== Goal of the exercise ==
Each record must be repeated exactly. None may be dropped.

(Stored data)
==========

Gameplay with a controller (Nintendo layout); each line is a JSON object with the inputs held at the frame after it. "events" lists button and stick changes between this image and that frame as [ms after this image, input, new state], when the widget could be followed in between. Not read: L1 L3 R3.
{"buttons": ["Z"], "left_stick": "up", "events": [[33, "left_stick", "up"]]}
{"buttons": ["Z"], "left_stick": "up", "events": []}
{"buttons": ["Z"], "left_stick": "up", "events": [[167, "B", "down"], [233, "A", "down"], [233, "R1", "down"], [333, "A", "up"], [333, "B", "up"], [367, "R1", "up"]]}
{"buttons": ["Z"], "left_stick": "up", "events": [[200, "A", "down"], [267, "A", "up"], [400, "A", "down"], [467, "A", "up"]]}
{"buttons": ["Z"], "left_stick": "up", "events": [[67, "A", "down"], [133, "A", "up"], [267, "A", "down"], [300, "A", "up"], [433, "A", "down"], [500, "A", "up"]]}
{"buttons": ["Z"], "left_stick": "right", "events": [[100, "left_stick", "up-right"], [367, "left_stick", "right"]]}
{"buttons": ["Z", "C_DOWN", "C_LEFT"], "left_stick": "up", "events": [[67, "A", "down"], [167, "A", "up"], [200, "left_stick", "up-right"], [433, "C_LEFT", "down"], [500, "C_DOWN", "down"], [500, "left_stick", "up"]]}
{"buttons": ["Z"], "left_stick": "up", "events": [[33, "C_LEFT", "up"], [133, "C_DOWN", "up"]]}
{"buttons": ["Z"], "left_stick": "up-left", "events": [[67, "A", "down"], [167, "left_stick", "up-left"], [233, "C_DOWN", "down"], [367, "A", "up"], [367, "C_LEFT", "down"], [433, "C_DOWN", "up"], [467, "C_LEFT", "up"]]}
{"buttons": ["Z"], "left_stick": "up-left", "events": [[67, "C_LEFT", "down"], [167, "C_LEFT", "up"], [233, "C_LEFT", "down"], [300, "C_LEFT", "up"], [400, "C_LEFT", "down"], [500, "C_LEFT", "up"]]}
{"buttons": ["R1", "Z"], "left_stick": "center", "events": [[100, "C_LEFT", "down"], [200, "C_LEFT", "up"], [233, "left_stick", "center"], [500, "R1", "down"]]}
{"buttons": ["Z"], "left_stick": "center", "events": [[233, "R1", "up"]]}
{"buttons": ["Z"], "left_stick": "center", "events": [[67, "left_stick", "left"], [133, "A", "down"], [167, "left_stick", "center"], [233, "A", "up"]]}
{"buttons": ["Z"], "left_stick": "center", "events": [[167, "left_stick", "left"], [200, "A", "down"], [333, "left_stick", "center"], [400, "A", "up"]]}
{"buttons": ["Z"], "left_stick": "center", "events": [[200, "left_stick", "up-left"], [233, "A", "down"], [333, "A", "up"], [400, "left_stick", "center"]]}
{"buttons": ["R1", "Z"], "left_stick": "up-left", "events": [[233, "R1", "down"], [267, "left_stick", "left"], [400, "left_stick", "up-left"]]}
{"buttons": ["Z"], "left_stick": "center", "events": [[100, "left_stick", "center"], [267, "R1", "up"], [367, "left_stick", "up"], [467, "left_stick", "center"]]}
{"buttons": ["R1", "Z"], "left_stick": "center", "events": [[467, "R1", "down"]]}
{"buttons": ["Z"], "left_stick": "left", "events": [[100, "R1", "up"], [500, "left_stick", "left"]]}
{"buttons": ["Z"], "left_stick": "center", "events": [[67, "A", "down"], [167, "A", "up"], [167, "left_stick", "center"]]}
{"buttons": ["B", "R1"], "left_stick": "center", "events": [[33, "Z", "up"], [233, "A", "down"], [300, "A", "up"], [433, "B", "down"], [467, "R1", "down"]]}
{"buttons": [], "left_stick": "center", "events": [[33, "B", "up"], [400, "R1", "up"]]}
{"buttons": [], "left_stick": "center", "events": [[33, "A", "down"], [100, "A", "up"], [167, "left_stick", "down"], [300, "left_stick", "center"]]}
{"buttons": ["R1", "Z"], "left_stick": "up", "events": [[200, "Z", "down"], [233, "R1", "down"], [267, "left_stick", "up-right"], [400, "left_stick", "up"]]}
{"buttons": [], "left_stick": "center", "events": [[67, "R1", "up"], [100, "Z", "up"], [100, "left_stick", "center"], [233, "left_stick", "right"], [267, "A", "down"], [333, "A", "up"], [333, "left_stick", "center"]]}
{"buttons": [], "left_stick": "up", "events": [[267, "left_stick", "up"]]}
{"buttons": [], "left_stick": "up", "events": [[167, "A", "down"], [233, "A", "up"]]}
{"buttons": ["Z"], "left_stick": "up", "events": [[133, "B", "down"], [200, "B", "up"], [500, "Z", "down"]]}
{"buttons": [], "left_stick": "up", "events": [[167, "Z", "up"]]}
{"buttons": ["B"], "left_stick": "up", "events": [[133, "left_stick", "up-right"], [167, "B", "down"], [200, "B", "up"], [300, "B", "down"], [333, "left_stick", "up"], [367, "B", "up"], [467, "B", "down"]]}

==========

== Exercise answer ==
Gameplay with a controller (Nintendo layout); each line is a JSON object with the inputs held at the frame after it. "events" lists button and stick changes between this image and that frame as [ms after this image, input, new state], when the widget could be followed in between. Not read: L1 L3 R3.
{"buttons": ["Z"], "left_stick": "up", "events": [[33, "left_stick", "up"]]}
{"buttons": ["Z"], "left_stick": "up", "events": []}
{"buttons": ["Z"], "left_stick": "up", "events": [[167, "B", "down"], [233, "A", "down"], [233, "R1", "down"], [333, "A", "up"], [333, "B", "up"], [367, "R1", "up"]]}
{"buttons": ["Z"], "left_stick": "up", "events": [[200, "A", "down"], [267, "A", "up"], [400, "A", "down"], [467, "A", "up"]]}
{"buttons": ["Z"], "left_stick": "up", "events": [[67, "A", "down"], [133, "A", "up"], [267, "A", "down"], [300, "A", "up"], [433, "A", "down"], [500, "A", "up"]]}
{"buttons": ["Z"], "left_stick": "right", "events": [[100, "left_stick", "up-right"], [367, "left_stick", "right"]]}
{"buttons": ["Z", "C_DOWN", "C_LEFT"], "left_stick": "up", "events": [[67, "A", "down"], [167, "A", "up"], [200, "left_stick", "up-right"], [433, "C_LEFT", "down"], [500, "C_DOWN", "down"], [500, "left_stick", "up"]]}
{"buttons": ["Z"], "left_stick": "up", "events": [[33, "C_LEFT", "up"], [133, "C_DOWN", "up"]]}
{"buttons": ["Z"], "left_stick": "up-left", "events": [[67, "A", "down"], [167, "left_stick", "up-left"], [233, "C_DOWN", "down"], [367, "A", "up"], [367, "C_LEFT", "down"], [433, "C_DOWN", "up"], [467, "C_LEFT", "up"]]}
{"buttons": ["Z"], "left_stick": "up-left", "events": [[67, "C_LEFT", "down"], [167, "C_LEFT", "up"], [233, "C_LEFT", "down"], [300, "C_LEFT", "up"], [400, "C_LEFT", "down"], [500, "C_LEFT", "up"]]}
{"buttons": ["R1", "Z"], "left_stick": "center", "events": [[100, "C_LEFT", "down"], [200, "C_LEFT", "up"], [233, "left_stick", "center"], [500, "R1", "down"]]}
{"buttons": ["Z"], "left_stick": "center", "events": [[233, "R1", "up"]]}
{"buttons": ["Z"], "left_stick": "center", "events": [[67, "left_stick", "left"], [133, "A", "down"], [167, "left_stick", "center"], [233, "A", "up"]]}
{"buttons": ["Z"], "left_stick": "center", "events": [[167, "left_stick", "left"], [200, "A", "down"], [333, "left_stick", "center"], [400, "A", "up"]]}
{"buttons": ["Z"], "left_stick": "center", "events": [[200, "left_stick", "up-left"], [233, "A", "down"], [333, "A", "up"], [400, "left_stick", "center"]]}
{"buttons": ["R1", "Z"], "left_stick": "up-left", "events": [[233, "R1", "down"], [267, "left_stick", "left"], [400, "left_stick", "up-left"]]}
{"buttons": ["Z"], "left_stick": "center", "events": [[100, "left_stick", "center"], [267, "R1", "up"], [367, "left_stick", "up"], [467, "left_stick", "center"]]}
{"buttons": ["R1", "Z"], "left_stick": "center", "events": [[467, "R1", "down"]]}
{"buttons": ["Z"], "left_stick": "left", "events": [[100, "R1", "up"], [500, "left_stick", "left"]]}
{"buttons": ["Z"], "left_stick": "center", "events": [[67, "A", "down"], [167, "A", "up"], [167, "left_stick", "center"]]}
{"buttons": ["B", "R1"], "left_stick": "center", "events": [[33, "Z", "up"], [233, "A", "down"], [300, "A", "up"], [433, "B", "down"], [467, "R1", "down"]]}
{"buttons": [], "left_stick": "center", "events": [[33, "B", "up"], [400, "R1", "up"]]}
{"buttons": [], "left_stick": "center", "events": [[33, "A", "down"], [100, "A", "up"], [167, "left_stick", "down"], [300, "left_stick", "center"]]}
{"buttons": ["R1", "Z"], "left_stick": "up", "events": [[200, "Z", "down"], [233, "R1", "down"], [267, "left_stick", "up-right"], [400, "left_stick", "up"]]}
{"buttons": [], "left_stick": "center", "events": [[67, "R1", "up"], [100, "Z", "up"], [100, "left_stick", "center"], [233, "left_stick", "right"], [267, "A", "down"], [333, "A", "up"], [333, "left_stick", "center"]]}
{"buttons": [], "left_stick": "up", "events": [[267, "left_stick", "up"]]}
{"buttons": [], "left_stick": "up", "events": [[167, "A", "down"], [233, "A", "up"]]}
{"buttons": ["Z"], "left_stick": "up", "events": [[133, "B", "down"], [200, "B", "up"], [500, "Z", "down"]]}
{"buttons": [], "left_stick": "up", "events": [[167, "Z", "up"]]}
{"buttons": ["B"], "left_stick": "up", "events": [[133, "left_stick", "up-right"], [167, "B", "down"], [200, "B", "up"], [300, "B", "down"], [333, "left_stick", "up"], [367, "B", "up"], [467, "B", "down"]]}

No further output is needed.